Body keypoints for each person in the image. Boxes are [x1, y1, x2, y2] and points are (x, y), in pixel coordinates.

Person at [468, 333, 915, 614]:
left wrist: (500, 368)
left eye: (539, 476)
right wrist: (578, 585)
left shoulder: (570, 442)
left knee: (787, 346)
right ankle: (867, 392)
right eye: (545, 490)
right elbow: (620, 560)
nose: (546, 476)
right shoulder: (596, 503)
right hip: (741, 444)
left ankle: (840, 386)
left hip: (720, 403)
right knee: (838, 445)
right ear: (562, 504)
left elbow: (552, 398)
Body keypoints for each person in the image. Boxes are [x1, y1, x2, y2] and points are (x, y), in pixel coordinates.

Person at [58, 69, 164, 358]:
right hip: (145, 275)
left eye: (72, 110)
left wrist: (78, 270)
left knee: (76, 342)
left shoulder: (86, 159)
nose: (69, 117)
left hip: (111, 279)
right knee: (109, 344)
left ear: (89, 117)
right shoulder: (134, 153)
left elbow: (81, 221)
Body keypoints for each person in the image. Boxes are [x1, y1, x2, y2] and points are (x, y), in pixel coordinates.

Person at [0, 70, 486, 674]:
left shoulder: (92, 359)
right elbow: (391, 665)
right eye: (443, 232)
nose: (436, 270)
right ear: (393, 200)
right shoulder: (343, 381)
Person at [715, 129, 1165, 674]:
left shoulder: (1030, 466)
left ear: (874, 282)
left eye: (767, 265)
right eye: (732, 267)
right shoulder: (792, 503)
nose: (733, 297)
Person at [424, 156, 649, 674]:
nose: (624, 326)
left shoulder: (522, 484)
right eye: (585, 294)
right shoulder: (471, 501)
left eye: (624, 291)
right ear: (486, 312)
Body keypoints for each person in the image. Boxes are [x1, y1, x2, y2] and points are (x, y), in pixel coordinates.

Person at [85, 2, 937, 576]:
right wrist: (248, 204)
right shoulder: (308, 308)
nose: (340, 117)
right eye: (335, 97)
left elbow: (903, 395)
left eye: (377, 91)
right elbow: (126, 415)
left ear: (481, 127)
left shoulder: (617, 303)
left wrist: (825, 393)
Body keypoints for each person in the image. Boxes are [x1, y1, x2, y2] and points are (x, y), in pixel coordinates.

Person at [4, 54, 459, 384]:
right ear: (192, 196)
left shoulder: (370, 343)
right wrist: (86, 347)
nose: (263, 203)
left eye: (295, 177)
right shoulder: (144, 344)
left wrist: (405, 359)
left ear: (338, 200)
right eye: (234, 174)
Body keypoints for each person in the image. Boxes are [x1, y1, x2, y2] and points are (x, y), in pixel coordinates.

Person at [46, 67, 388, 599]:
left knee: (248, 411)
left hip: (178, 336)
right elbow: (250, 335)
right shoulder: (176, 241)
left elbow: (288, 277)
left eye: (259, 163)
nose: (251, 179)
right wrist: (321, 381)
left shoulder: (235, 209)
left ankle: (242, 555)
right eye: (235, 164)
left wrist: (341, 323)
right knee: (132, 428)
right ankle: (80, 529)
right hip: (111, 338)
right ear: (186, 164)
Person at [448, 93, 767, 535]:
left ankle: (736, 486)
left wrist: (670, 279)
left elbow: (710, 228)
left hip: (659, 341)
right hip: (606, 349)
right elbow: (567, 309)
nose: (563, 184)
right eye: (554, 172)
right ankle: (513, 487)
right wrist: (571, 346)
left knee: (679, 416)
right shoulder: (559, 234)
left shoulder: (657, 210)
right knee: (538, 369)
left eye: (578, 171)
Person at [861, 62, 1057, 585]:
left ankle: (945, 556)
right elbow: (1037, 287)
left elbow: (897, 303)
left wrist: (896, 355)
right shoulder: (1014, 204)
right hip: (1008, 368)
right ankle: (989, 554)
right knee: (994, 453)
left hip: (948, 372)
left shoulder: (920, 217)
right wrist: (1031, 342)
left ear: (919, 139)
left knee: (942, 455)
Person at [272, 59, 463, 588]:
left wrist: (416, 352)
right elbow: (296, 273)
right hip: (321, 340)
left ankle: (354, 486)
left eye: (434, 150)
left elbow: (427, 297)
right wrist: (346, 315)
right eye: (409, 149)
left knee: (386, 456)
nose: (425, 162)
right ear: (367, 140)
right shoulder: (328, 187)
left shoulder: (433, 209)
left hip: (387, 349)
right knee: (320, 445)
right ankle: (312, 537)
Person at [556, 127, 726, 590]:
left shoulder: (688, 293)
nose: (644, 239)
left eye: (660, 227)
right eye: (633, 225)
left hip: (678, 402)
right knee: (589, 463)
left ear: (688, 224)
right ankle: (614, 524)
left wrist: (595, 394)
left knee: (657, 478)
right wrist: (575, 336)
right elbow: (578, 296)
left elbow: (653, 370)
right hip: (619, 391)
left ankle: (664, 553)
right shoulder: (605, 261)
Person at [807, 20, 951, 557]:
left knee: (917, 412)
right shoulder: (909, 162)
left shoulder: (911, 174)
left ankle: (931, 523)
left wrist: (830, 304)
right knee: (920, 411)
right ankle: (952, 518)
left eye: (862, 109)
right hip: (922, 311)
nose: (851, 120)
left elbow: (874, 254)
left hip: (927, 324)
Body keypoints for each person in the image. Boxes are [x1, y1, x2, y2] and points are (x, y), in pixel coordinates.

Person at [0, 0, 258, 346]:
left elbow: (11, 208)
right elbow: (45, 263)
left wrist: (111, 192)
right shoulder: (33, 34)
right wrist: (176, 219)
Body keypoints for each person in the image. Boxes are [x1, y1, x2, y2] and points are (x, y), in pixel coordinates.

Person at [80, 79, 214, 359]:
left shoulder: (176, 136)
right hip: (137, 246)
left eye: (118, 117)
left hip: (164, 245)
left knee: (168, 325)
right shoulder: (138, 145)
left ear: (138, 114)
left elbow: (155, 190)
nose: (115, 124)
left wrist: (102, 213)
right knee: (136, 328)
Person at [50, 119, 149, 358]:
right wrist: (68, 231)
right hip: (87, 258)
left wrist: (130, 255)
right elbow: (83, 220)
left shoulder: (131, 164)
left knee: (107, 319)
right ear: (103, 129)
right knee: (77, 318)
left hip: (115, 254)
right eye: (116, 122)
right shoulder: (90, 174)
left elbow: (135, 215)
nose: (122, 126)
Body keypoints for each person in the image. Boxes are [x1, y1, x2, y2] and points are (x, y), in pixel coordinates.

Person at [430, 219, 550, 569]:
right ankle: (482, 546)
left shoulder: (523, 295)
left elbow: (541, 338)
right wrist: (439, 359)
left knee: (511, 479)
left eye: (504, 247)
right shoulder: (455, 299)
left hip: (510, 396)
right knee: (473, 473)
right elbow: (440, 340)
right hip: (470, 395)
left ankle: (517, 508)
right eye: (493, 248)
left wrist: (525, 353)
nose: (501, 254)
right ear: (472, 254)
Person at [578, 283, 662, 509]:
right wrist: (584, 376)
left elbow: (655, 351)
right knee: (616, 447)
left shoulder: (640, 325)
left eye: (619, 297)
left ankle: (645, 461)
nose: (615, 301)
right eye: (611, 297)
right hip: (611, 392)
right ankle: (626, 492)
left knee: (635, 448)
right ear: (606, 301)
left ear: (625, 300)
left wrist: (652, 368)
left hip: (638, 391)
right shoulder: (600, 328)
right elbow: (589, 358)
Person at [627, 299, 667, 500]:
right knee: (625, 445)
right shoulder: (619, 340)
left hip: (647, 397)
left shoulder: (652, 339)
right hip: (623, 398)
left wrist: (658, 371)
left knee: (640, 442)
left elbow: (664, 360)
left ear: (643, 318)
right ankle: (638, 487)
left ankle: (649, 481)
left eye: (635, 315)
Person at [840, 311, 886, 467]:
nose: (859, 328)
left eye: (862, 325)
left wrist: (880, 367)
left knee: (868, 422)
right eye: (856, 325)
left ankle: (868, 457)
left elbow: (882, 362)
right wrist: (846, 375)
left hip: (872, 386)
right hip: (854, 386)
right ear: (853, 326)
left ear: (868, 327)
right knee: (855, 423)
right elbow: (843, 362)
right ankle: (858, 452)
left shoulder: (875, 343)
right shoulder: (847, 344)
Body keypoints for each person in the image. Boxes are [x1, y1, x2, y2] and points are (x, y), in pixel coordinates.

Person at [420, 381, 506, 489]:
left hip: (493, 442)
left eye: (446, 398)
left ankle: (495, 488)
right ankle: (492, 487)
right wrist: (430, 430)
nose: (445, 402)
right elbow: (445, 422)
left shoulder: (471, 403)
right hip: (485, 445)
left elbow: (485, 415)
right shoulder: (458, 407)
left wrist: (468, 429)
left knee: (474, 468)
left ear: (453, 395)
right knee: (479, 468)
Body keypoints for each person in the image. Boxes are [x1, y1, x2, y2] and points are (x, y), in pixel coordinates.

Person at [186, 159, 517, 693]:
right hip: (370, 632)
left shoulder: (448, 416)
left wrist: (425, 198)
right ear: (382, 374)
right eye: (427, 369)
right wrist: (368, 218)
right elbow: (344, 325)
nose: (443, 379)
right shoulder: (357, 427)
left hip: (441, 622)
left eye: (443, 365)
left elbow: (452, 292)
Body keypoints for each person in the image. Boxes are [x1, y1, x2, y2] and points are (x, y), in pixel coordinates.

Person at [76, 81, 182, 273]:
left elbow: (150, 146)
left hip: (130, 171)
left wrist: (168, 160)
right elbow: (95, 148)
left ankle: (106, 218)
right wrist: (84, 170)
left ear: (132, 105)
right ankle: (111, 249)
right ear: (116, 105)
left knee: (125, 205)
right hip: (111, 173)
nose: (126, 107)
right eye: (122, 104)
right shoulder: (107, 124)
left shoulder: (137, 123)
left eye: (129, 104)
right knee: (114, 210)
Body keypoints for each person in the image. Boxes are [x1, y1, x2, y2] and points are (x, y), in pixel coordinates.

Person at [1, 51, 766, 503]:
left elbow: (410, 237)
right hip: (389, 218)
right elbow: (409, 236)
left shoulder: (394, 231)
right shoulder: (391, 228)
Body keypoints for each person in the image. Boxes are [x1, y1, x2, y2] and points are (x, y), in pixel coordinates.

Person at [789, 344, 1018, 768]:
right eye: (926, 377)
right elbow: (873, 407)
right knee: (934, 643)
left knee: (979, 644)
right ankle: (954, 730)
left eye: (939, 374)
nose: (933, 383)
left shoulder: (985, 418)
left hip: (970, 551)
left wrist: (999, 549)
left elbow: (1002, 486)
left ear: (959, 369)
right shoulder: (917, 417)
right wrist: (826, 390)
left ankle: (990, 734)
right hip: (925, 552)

════════════════════

*Exercise instructions*
Using the data above, reproduce exactly the lines from the line that contains "left ear: (874, 282)" through the line that contains "left ear: (338, 200)", including both.

*Answer to this exercise*
left ear: (874, 282)
left eye: (767, 265)
right eye: (732, 267)
right shoulder: (792, 503)
nose: (733, 297)
Person at [424, 156, 649, 674]:
nose: (624, 326)
left shoulder: (522, 484)
right eye: (585, 294)
right shoulder: (471, 501)
left eye: (624, 291)
right ear: (486, 312)
Body keypoints for each person in the image. Boxes are [x1, y1, x2, y2] and points are (x, y), in pixel coordinates.

Person at [85, 2, 937, 576]:
right wrist: (248, 204)
right shoulder: (308, 308)
nose: (340, 117)
right eye: (335, 97)
left elbow: (903, 395)
left eye: (377, 91)
right elbow: (126, 415)
left ear: (481, 127)
left shoulder: (617, 303)
left wrist: (825, 393)
Body keypoints for each person in the image. Boxes are [x1, y1, x2, y2] and points are (x, y), in pixel coordinates.

Person at [4, 54, 459, 384]:
right ear: (192, 196)
left shoulder: (370, 343)
right wrist: (86, 347)
nose: (263, 203)
left eye: (295, 177)
right shoulder: (144, 344)
left wrist: (405, 359)
left ear: (338, 200)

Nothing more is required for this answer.